The exceptional nature of Rule 39 measures is evidenced in the official statistics as to its use. In 2019, Strasbourg received 82 requests for interim measures against the UK; none were granted. In 2020, it received 47 requests; 2 were granted. In 2021, it received 51 requests; 5 were granted. This means that during the last three years for which we have reliable data, Strasbourg has granted just 7 of 180 requests for interim measures (a success rate of just 3%).

Interim measures are tailored to the individual situation of the applicant and are designed to be as short as necessary. Often, as with the Rwanda deportees, the measure is designed to stay in force until meaningful examination of the merits of the policy can be undertaken. If it is considered that this examination must be conducted by Strasbourg, the case is expedited so it can be determined as a matter of urgency. Further, an interim measure can be modified or rescinded at any point, should the circumstances of the claimant’s situation change.
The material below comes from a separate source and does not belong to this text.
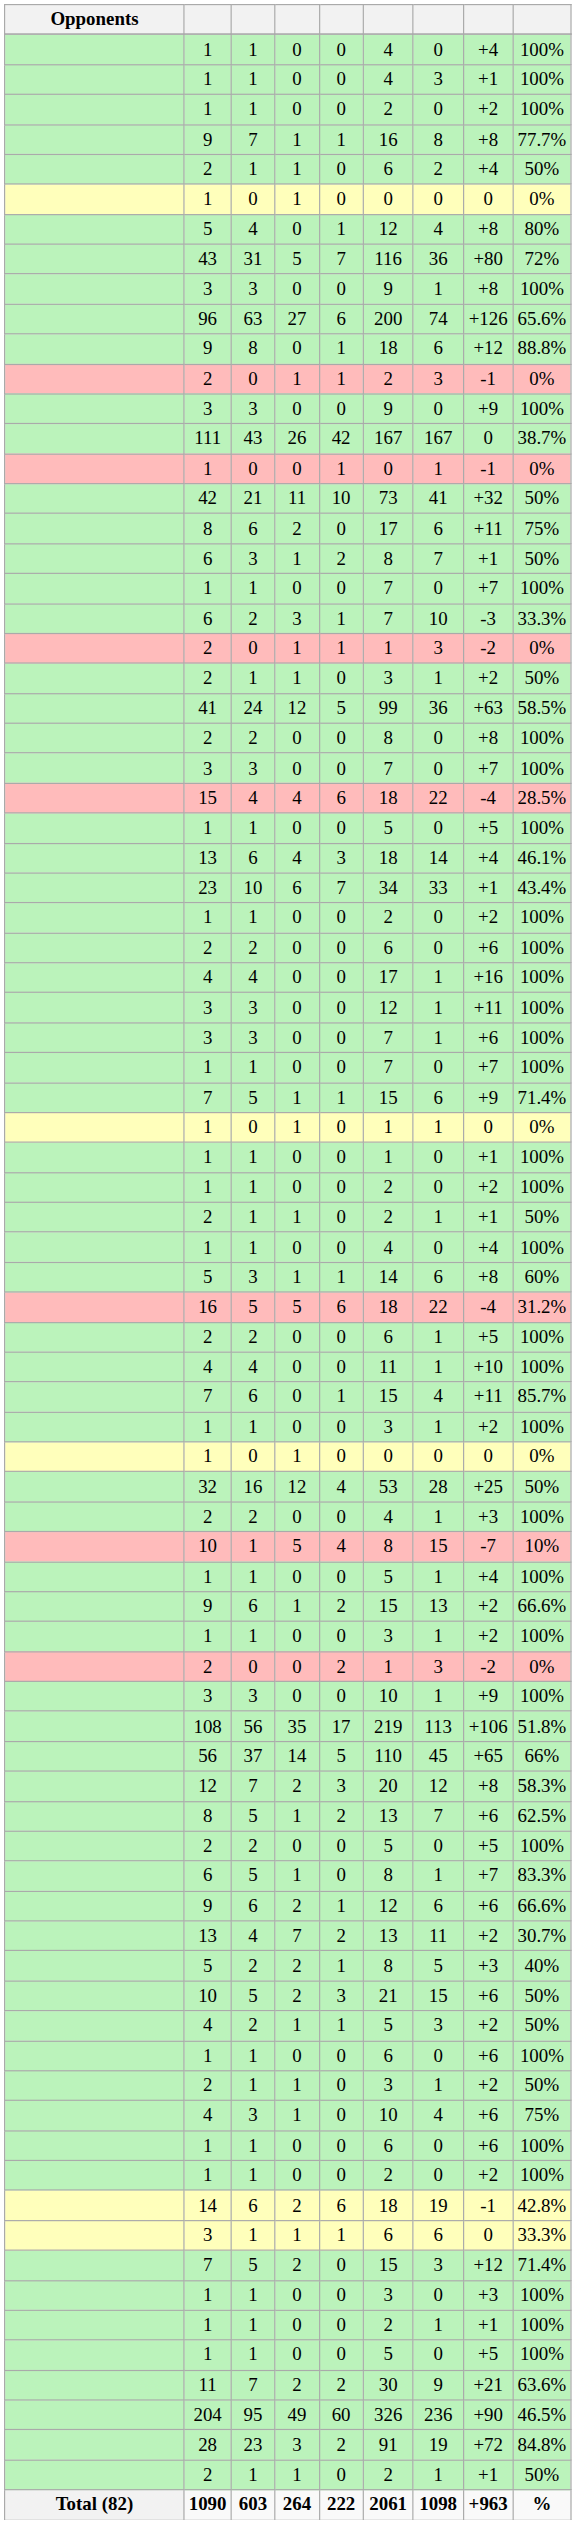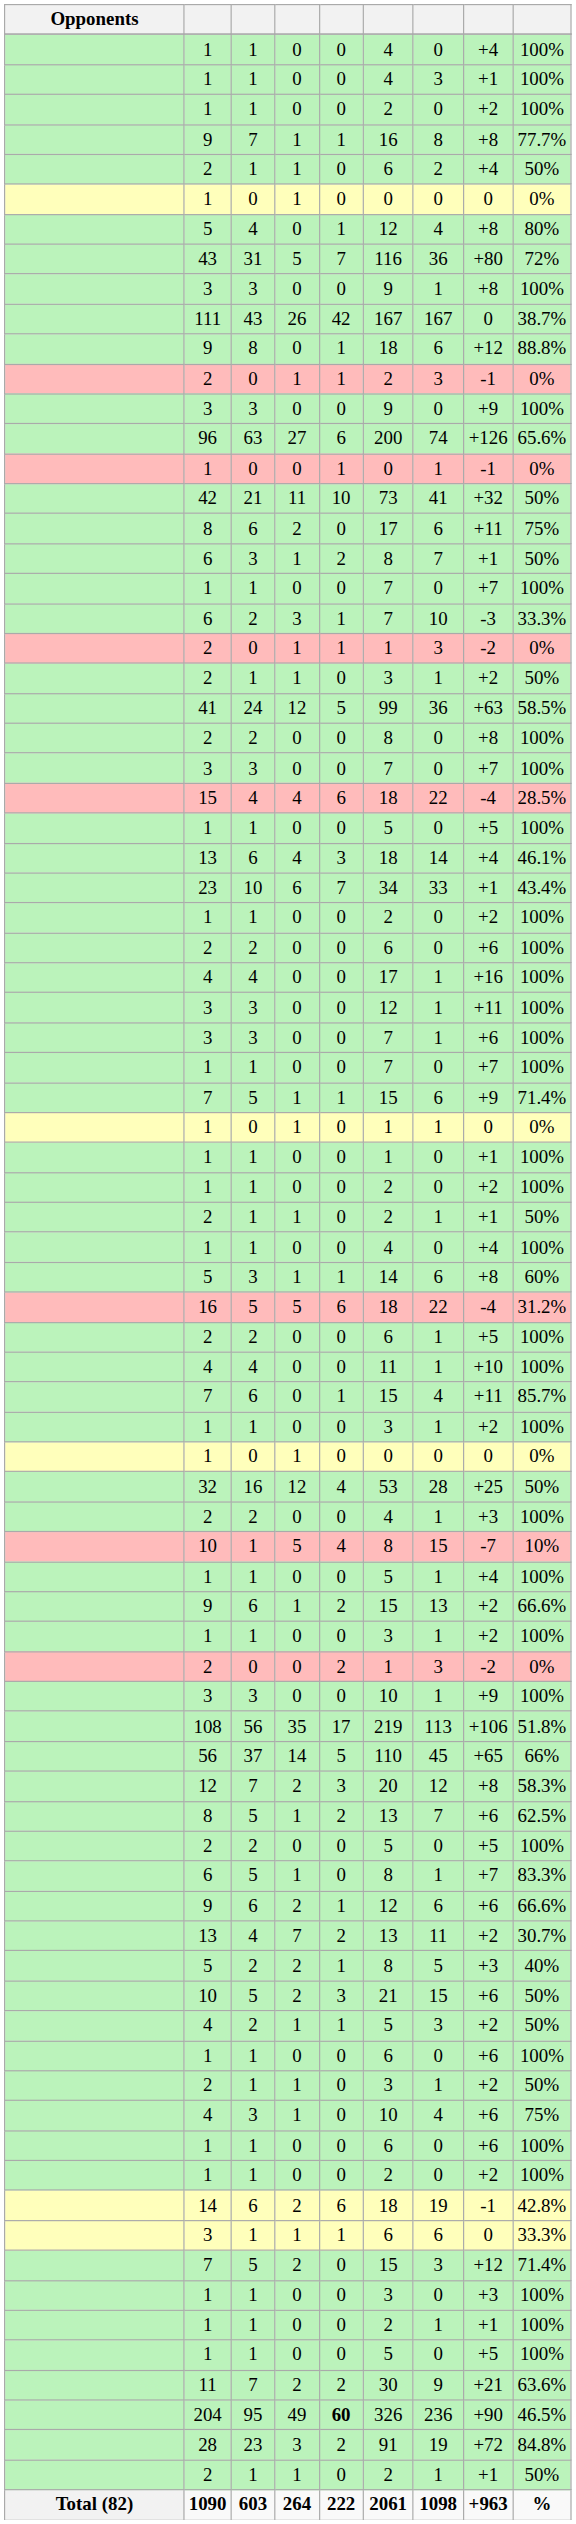rows swapped: 111 <-> 96
204 | column 5: normal -> bold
Importantly – this is something which has seemingly eluded certain commentators – issuing an interim measure does not indicate that the action being put on pause will ultimately be found to be unlawful. In Gard and Knight, the life support cases mentioned above, the Court later agreed with the UK that the children’s care could be withdrawn. Other examples include Ahmad, D and Harkins. Indeed, an interim measure does not prevent the actual policy from going ahead. It simply requires that policies be subject to scrutiny before their implementation.

Ultimately, whilst interim measures can slow government action, we should remember that they are temporary measures aimed at ensuring that the legality of the process is ensured. They are rarely granted, except in exceptional cases like the present one.

Should the government choose to go against the Rule 39 order in the current case, as some have argued, not only would this put the UK in direct breach of its international law obligations, but should a deported individual need to be returned at a later date, this will be of great cost to both the government (financially) and to the claimant (psychologically). Surely, it is much better for the government to know when they can, and when they cannot, remove someone. Rather than acting as an impediment to effective governance, Rule 39 interim measures ensure that ECHR member states act lawfully and fairly. The UK should be no exception.